Some Quick Takes on 8K “Per-Title” Encoding

Jan Ozer headshot

Article co-authored by Ben Schwarz. When encoding guru Jan Ozer gave a seminar on “Per-Title Encoding”, we took notice and contacted him regarding the state of such practices with 8K. He noted that he had no data on 8K titles, so two short pieces of content were provided for him to play with. He has posted his first thoughts on his website, and the results also inspired some conclusions of our own.

As he details in his article, the first piece of content was 8K @ 25 fps in an SDR and rec. 709 format.  Selected clips included a stationary talking head scene along with a dance sequence, which showed a lot of motion blur due to the capture frame rate.  The second clip was 8K at 60 fps in an HDR and BT.2020 format.  A dynamic action sequence was chosen for encoding.
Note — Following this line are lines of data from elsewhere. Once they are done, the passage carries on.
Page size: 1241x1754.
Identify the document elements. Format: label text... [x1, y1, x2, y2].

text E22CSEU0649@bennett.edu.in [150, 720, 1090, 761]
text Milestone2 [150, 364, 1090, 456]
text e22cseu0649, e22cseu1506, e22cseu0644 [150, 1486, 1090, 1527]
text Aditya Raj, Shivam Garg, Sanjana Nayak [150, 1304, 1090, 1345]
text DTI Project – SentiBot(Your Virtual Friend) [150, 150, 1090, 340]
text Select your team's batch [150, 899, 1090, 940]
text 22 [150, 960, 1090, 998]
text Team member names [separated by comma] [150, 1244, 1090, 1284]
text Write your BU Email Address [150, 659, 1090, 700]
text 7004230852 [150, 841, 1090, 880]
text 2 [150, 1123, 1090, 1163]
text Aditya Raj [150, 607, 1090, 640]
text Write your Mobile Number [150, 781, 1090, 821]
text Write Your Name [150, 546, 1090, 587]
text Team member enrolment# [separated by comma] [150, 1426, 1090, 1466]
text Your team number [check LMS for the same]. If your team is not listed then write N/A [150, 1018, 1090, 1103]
All test encodes used HEVC with a CRF 25 quality level, adjusting the encoding bit rate to achieve the desired quality level.  Both PSNR and SSIM were measured to assess quality.

Key Takeaways:

  • Per-title encoding will be critical to achieving manageable bit rates for 8K content. “per-title encoding” is a Netflix term that refers to creating encoding parameters on a scene-by-scene basis. Before introducing this approach, encoding typically used the same parameters over an entire piece of content, which can waste a lot of bits.  Other techniques can encode on a frame basis.  “Content-Aware Encoding” is perhaps a more appropriate term that has been adopted by industry bodies such as the Ultra HD Forum that even goes as far as saying that CAE is a requirement for the OTT delivery of very high resolutions. Operators that adopted CAE to cope with the spike in binge-watching during the first lockdown last spring saw reductions from 25% to 40% in streaming bandwidth.
  • 8K SDR low motion images at 25 FPS can be encoded at very reasonable data rates – 2.46 Mbps with an SSIM score of 0.993. This level means the encoded content should be visually unchanged from the original.  Neither Ozer nor the 8K Association expected such a low data rate would be possible.
  • 8K low frame rate images with motion blur can also be encoded at very reasonable data rates. The dance sequence came in at 7.8 Mbps with a 0.996 SSIM score.
  • The 8K/60 HDR soccer sequence used 43.4 Mbps, reaching a 0.998 SSIM score, consistent with what Harmonic has seen on its encoding trials with this content. This rate is for single-pass encoding to support live 8K.  Multiple passes should be able to lower this rate.  And, as AI/ML techniques improve, commercially acceptable data rates for 8K might not be that far off.

The tests also suggested some additional questions, which we may explore in future posts.

  • Would there be a big difference between the SDR and HDR versions of a scene in terms of bit-rate and metrics? Apple has suggested the delta is 20%, but others think it lower.  However, such data is not based on 8K content and at 30 fps or lower.  Would it be different for 8K/30? 8K/60?
  • PSNR scores do not match the SSIM scores. Is PSNR relevant anymore? Have other qualitative metrics like SSIM and VMAF been validated for 8K HDR content? We don’t think so.